Braga Sayonara Maria Lia Fook Meira, de Medeiros Francinalva Dantas, de Oliveira Eduardo Jesus, Macedo Rui Oliveira
UDEM/LTF, Universidade Federal da Paraíba, Caixa Postal 5044, CEP: 58051-970, João Pessoa, PB, Brazil.
Phytochem Anal. 2005 Jul-Aug;16(4):267-71. doi: 10.1002/pca.837.

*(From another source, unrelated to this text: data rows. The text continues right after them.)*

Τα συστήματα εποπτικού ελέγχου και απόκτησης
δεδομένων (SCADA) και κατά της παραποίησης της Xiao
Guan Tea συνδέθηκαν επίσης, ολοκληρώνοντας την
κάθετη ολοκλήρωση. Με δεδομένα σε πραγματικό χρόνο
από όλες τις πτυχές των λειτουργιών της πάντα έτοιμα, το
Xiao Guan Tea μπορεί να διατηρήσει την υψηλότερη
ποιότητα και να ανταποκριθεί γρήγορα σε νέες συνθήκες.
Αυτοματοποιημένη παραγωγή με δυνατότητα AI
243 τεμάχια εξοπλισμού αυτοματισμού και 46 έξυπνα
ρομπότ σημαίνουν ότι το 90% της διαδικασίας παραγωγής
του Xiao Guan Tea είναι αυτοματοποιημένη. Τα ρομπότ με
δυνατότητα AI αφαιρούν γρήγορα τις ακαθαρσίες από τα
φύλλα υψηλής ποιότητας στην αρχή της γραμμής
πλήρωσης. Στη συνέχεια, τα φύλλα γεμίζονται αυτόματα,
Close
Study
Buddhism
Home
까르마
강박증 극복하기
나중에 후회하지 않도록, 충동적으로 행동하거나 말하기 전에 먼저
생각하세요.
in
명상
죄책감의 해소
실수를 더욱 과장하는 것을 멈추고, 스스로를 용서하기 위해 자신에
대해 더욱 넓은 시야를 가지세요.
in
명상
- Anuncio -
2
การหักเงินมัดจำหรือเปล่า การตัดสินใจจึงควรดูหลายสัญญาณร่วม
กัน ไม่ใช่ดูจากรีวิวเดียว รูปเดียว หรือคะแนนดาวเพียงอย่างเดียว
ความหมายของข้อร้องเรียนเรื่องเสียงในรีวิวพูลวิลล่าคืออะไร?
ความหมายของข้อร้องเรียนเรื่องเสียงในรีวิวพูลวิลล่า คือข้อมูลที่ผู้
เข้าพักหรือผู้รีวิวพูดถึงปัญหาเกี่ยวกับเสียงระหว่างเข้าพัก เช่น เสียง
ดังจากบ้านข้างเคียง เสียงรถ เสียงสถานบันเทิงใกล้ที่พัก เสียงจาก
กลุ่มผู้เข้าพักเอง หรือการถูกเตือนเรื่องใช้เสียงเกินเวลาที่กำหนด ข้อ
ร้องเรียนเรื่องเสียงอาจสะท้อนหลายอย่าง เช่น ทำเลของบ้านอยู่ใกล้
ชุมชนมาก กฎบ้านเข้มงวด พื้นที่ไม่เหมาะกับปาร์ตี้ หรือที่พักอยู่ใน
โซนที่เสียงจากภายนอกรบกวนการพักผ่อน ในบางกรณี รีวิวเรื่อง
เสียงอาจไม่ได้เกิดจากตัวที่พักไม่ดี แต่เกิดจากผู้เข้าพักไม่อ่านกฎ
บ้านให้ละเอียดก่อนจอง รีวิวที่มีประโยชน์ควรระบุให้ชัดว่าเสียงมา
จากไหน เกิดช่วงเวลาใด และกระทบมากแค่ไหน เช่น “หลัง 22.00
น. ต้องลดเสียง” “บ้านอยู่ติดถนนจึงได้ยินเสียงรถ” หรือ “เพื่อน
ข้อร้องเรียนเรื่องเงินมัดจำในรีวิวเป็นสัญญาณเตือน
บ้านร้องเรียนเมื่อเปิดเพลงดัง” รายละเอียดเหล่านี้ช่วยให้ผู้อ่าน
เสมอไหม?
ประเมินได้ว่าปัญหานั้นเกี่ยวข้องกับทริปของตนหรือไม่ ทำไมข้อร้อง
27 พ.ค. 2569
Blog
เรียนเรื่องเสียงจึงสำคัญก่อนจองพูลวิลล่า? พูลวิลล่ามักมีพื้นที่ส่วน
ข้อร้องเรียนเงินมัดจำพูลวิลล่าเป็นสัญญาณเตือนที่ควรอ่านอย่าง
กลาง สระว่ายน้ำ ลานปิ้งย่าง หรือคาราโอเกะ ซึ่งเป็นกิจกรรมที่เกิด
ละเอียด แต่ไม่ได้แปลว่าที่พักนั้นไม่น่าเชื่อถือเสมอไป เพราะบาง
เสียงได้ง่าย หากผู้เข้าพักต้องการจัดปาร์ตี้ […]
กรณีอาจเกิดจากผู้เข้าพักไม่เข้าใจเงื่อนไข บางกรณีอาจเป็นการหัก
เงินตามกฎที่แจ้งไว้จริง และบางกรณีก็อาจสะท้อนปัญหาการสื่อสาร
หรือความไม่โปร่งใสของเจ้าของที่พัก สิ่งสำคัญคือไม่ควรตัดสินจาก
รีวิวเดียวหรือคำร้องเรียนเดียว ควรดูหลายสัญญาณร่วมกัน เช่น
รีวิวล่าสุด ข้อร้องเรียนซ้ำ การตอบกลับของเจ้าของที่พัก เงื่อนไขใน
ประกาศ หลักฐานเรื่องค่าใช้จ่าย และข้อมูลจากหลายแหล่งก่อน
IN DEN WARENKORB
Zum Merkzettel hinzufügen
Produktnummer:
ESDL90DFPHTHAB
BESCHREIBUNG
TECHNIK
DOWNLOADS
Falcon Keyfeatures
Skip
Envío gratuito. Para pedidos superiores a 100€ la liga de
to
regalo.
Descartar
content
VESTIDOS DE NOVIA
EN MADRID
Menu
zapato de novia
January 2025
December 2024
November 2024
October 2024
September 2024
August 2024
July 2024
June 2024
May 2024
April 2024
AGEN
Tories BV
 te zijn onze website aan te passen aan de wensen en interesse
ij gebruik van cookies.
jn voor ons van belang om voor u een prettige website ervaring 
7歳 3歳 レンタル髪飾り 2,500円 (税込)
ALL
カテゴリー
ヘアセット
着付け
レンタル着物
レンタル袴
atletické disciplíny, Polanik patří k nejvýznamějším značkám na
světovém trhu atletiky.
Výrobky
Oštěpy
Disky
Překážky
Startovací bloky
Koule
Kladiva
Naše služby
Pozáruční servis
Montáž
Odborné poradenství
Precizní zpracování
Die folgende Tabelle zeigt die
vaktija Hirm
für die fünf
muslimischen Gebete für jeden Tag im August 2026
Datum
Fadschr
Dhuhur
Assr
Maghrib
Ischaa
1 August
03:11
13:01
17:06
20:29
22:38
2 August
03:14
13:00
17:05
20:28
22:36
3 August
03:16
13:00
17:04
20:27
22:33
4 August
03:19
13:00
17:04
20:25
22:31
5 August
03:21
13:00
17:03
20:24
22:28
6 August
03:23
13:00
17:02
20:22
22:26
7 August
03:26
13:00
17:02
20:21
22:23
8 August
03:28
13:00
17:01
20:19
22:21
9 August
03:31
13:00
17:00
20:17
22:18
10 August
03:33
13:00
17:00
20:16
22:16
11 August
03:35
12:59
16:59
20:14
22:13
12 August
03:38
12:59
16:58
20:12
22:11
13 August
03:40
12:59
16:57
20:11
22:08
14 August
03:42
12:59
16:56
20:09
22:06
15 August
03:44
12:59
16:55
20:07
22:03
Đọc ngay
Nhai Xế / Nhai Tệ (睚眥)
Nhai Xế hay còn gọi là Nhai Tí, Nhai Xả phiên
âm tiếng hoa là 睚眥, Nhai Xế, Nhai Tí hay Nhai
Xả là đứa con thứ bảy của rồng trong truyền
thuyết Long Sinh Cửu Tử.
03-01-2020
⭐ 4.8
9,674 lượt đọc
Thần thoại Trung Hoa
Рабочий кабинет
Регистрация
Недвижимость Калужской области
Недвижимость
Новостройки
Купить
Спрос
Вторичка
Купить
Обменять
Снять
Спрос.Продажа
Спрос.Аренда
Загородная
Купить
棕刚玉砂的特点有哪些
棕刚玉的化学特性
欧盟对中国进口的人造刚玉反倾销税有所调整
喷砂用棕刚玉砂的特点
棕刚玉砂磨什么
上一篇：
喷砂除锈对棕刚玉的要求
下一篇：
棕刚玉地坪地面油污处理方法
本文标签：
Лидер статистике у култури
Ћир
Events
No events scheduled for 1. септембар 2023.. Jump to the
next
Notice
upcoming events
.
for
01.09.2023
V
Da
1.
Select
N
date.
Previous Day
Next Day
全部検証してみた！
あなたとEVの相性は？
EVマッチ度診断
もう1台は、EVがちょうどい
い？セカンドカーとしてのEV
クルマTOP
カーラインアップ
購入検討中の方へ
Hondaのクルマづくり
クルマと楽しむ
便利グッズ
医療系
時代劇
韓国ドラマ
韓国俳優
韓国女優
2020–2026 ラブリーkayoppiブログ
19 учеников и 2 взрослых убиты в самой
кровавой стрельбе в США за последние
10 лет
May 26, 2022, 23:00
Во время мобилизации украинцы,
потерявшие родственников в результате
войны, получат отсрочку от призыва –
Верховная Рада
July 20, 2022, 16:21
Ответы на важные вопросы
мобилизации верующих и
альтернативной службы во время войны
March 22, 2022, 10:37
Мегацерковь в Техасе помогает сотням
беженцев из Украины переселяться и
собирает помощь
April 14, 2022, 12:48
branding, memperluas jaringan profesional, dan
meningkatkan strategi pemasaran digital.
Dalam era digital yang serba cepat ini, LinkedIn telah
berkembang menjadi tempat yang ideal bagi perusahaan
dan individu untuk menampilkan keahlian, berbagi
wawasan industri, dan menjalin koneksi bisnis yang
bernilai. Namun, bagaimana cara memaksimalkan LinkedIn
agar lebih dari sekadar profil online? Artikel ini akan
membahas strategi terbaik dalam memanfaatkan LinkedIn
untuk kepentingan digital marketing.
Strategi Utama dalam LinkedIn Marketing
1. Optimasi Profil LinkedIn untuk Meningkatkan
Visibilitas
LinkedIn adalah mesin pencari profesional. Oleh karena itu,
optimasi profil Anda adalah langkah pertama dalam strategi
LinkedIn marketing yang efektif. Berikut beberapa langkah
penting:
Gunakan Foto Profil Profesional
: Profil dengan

A method for the quantification of aflatoxins B1, G1, B2 and G2 in the medicinal herb Maytenus ilicifolia was developed and validated. The method used immunoaffinity columns for sample clean-up and HPLC with fluorescence detection without any derivatisation step. The method showed good inter-day accuracy (bias values in the range 4.5-10.7%) and precision (5-16% RSD) when applied to the determination of levels of aflatoxins ranging from 7 to 20 ppb in the plant material. The detection limits for samples of the plant material spiked with aflatoxins were 3.5 ng/g for B1 and G1 and 0.1 ng/g for B2 and G2. The method was successfully applied to commercial samples of Maytenus ilicifolia for the screening of aflatoxin contaminants.
开发并验证了一种用于定量药用植物冬青叶美登木中黄曲霉毒素B1、G1、B2和G2的方法。该方法使用免疫亲和柱进行样品净化,并采用高效液相色谱法结合荧光检测,无需任何衍生步骤。当应用于测定植物材料中黄曲霉毒素含量在7至20 ppb范围内时,该方法显示出良好的日间准确性(偏差值在4.5 - 10.7%范围内)和精密度(相对标准偏差为5 - 16%)。添加了黄曲霉毒素的植物材料样品的检测限为:B1和G1为3.5 ng/g,B2和G2为0.1 ng/g。该方法已成功应用于冬青叶美登木的商业样品,用于黄曲霉毒素污染物的筛查。